═════ Blok Teks ═════

Menengok kebelakang ketika perumusan UUD 1945, Sam Ratulangi mengingatkan bahwa, ..... supaya daerah pemerintahan di beberapa pulau - pulau besar diberi hak seluas - luasnya untuk mengurus keperluannya menurut pikirannya sendiri, menurut kehendaknya sendiri, tentu dengan memakai pikiran persetujuan, bahwa daerah - daerah itu adalah daerah daripada Indonesia, dari satu negara. (Risalah Sidang BPUPKI 1992, 312). Menyimak pandangan Sam Ratulangi tentang bentuk negara maka jelas kearah federasi. Beliau mengerti dengan jelas bahwa eksistensi suku bangsa yang tersebar dalam wilayah Republik Indonesia adalah riil dan tidak bisa dinegasikan dalam kerangka negara yang baru dibentuk.
Jelas sudah penipuan - penipuan oleh utopist yang menghendaki negara ini seperti di zaman Majapahit. Berdasarkan kenyataan itu maka daerah - daerah harus mempersiapkan diri guna merebut kembali hak - hak yang telah dirampas itu. Untuk itu harus segera dilaksanakan penguatan rakyat melalui revitalisasi hak adat maupun hak - hak kepemilikan yang diakui masyarakat lokal guna mengisi dan mendukung perjuanga merebut hak tersebut daru tangan penipu - penipu.

PENGELOLAAN SUMBERDAYA ALAM KERAKYATAN
Konsep Pengelolaan Sumberdaya Alam Kerakyatan (disingkat PSAK) dibangun atas alasan mendasar yaitu, penyelenggaraan kekuasaan berdasarkan NKRI dan perekonomian berdasarkan pertumbuhan seluruhnya menegasikan hak - hak rakyat atas pemilikannya. Sebagai contoh pembangunan yang didukung oleh perundang - undangan berdasarkan alasan tersebut di sektor pertambangan, kehutanan, perdagangan, pertanian, perikanan, perindustrian dan masih banyak lagi.

═════ Materi ═════

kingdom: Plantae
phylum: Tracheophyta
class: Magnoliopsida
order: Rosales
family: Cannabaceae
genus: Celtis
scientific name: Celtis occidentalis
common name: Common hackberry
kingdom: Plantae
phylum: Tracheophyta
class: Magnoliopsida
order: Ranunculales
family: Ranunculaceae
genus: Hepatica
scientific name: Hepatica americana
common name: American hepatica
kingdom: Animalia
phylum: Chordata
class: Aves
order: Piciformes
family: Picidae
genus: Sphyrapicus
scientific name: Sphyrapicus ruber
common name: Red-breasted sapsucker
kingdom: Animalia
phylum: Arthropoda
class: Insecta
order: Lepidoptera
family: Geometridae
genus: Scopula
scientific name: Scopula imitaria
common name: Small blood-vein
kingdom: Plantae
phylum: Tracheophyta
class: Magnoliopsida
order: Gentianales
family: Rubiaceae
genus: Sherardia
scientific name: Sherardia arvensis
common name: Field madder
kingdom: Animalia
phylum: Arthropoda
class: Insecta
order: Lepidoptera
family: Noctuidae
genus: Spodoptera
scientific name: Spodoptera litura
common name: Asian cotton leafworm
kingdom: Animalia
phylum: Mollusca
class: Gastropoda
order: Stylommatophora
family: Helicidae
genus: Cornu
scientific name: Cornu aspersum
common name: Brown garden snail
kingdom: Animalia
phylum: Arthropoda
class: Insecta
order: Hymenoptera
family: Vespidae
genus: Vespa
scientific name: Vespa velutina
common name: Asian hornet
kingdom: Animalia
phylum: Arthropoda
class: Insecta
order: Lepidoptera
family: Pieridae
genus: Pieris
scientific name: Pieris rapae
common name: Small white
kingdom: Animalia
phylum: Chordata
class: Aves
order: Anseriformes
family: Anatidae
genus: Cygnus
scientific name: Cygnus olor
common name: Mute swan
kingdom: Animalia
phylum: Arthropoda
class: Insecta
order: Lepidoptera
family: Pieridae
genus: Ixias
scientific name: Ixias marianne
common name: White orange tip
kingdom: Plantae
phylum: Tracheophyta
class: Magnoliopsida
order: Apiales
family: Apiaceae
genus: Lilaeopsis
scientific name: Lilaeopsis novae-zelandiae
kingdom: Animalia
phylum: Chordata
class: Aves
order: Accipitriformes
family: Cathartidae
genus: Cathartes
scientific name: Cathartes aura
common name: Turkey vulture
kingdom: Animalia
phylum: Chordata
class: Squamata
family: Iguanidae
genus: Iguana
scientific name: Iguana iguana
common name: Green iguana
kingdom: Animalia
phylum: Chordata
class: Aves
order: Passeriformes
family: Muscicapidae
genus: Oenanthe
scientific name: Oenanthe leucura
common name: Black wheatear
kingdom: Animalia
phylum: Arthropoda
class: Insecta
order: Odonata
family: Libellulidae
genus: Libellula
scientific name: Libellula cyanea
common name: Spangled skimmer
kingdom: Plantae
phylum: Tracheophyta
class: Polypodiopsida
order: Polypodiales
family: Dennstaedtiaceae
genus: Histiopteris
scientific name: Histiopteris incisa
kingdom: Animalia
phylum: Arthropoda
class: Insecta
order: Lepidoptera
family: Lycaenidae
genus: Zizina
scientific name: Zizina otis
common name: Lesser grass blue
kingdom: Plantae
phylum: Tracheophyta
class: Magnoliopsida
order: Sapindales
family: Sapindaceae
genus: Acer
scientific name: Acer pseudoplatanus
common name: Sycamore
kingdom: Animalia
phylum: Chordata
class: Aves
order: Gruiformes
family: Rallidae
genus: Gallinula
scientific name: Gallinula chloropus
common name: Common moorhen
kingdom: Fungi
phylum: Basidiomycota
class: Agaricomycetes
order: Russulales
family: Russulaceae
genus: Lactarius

═════

Tugas Wajib:
[1] Menurut blok teks, apa kepanjangan dari singkatan PSAK?
[2] Salinlah bagian blok teks yang diawali kata-kata yang memuat "Jelas sudah penipuan" dan diakhiri dengan "penipu - penipu.".
Entri di atas tidak berhubungan dengan blok teks.

Pembahasan Jawaban:
[1] Pengelolaan Sumberdaya Alam Kerakyatan.

[2]
Jelas sudah penipuan - penipuan oleh utopist yang menghendaki negara ini seperti di zaman Majapahit. Berdasarkan kenyataan itu maka daerah - daerah harus mempersiapkan diri guna merebut kembali hak - hak yang telah dirampas itu. Untuk itu harus segera dilaksanakan penguatan rakyat melalui revitalisasi hak adat maupun hak - hak kepemilikan yang diakui masyarakat lokal guna mengisi dan mendukung perjuanga merebut hak tersebut daru tangan penipu - penipu.